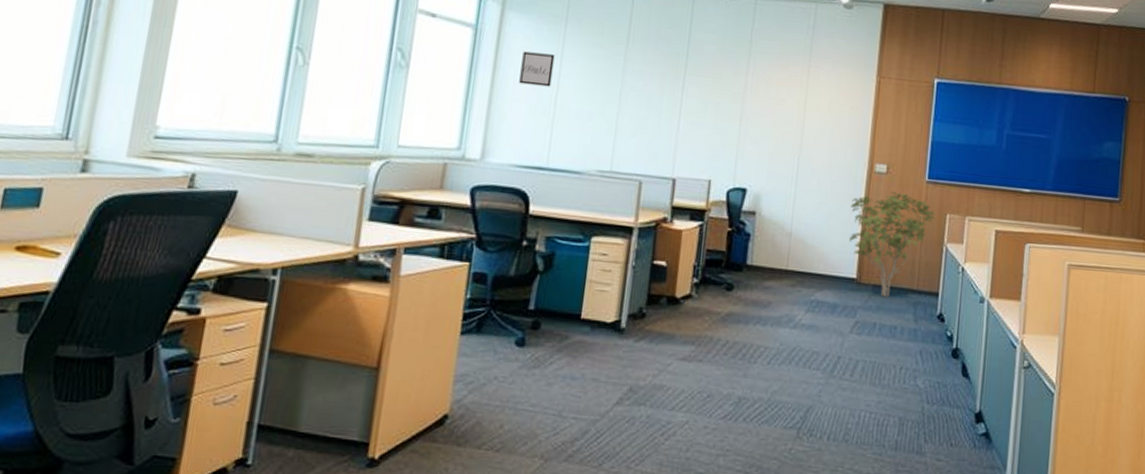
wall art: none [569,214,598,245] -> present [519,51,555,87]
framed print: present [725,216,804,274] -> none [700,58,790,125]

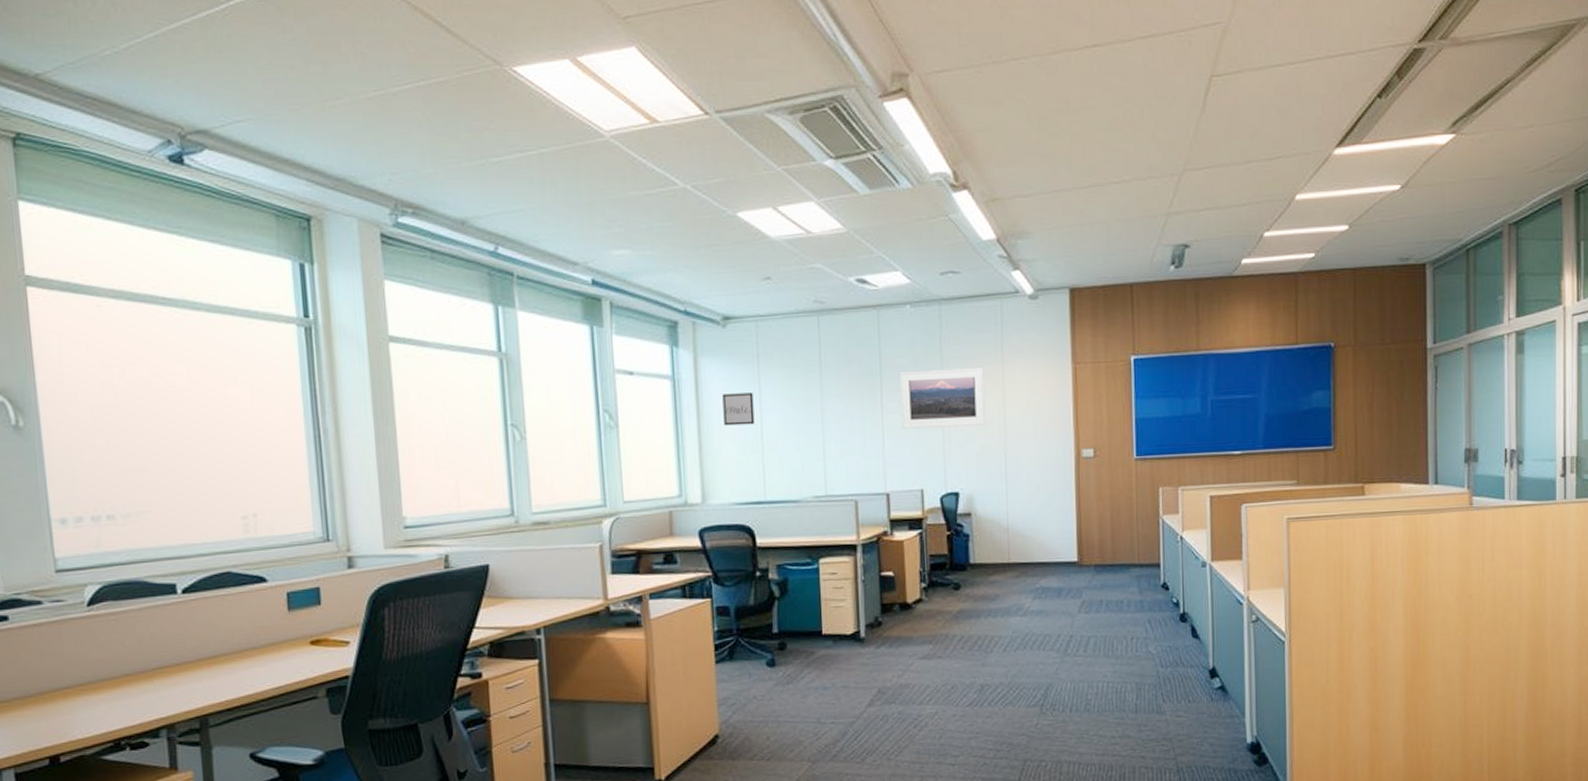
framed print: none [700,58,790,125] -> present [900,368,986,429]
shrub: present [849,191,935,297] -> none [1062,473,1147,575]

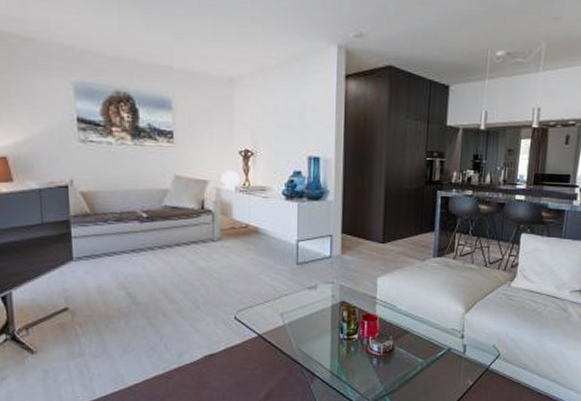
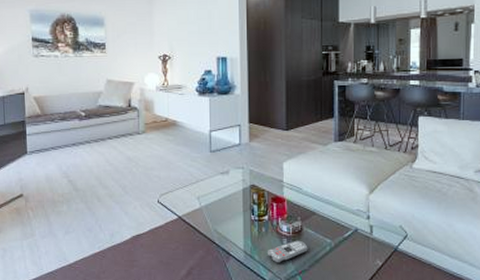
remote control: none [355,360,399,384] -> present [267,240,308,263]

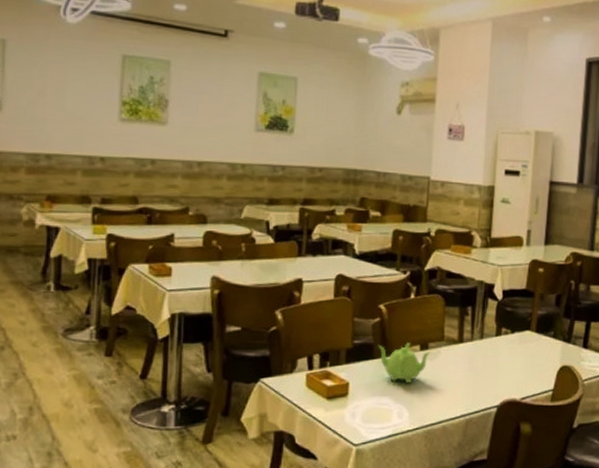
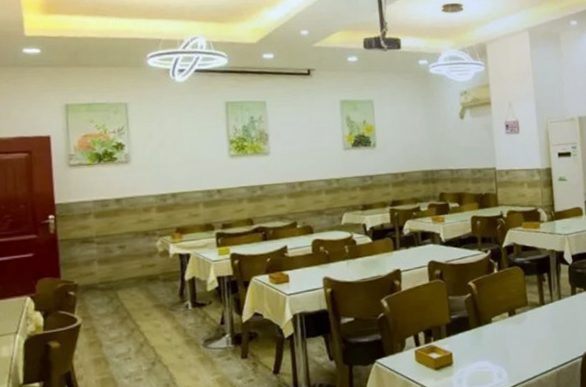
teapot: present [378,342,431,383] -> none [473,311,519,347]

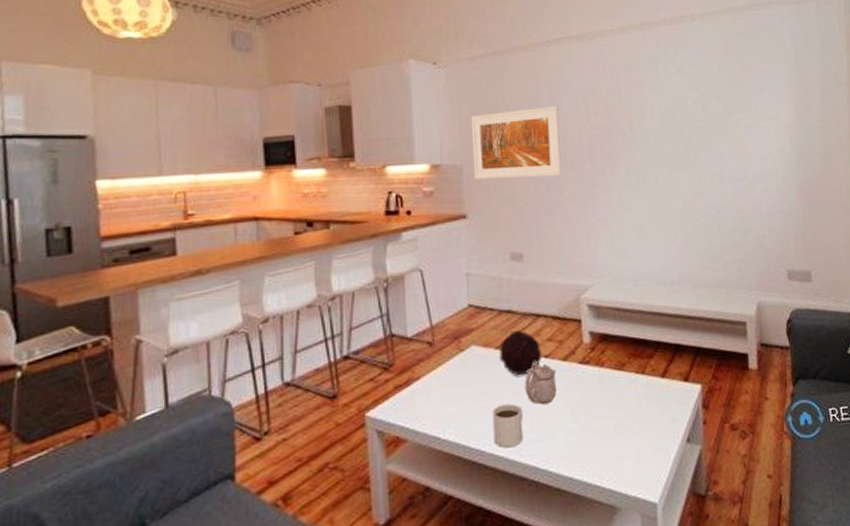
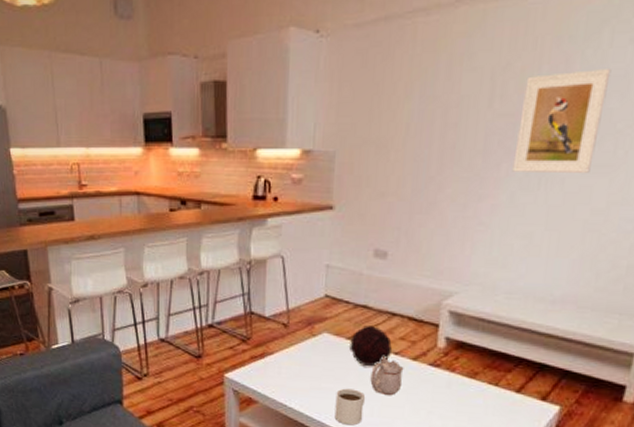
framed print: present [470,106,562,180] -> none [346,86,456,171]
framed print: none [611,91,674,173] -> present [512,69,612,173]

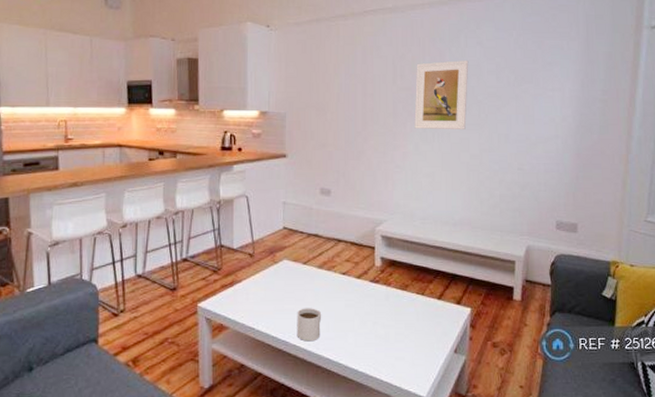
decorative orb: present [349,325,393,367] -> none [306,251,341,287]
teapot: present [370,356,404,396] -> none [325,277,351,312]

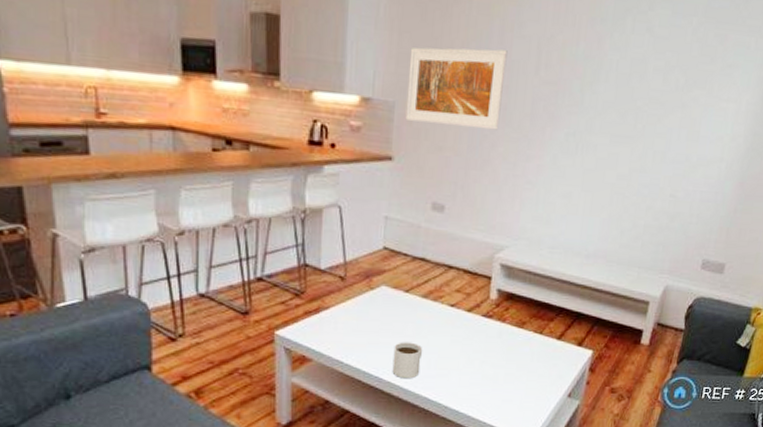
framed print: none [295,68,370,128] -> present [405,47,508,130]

--------------------------------------------------

● **What to do**
Set down exactly the lines above, from the line containing "framed print: present [725,216,804,274]" through the line containing "framed print: present [470,106,562,180]". Skip the pictures.

● **Answer space**
framed print: present [725,216,804,274] -> none [700,58,790,125]

framed print: none [700,58,790,125] -> present [900,368,986,429]
shrub: present [849,191,935,297] -> none [1062,473,1147,575]

remote control: none [355,360,399,384] -> present [267,240,308,263]

teapot: present [378,342,431,383] -> none [473,311,519,347]

framed print: present [470,106,562,180] -> none [346,86,456,171]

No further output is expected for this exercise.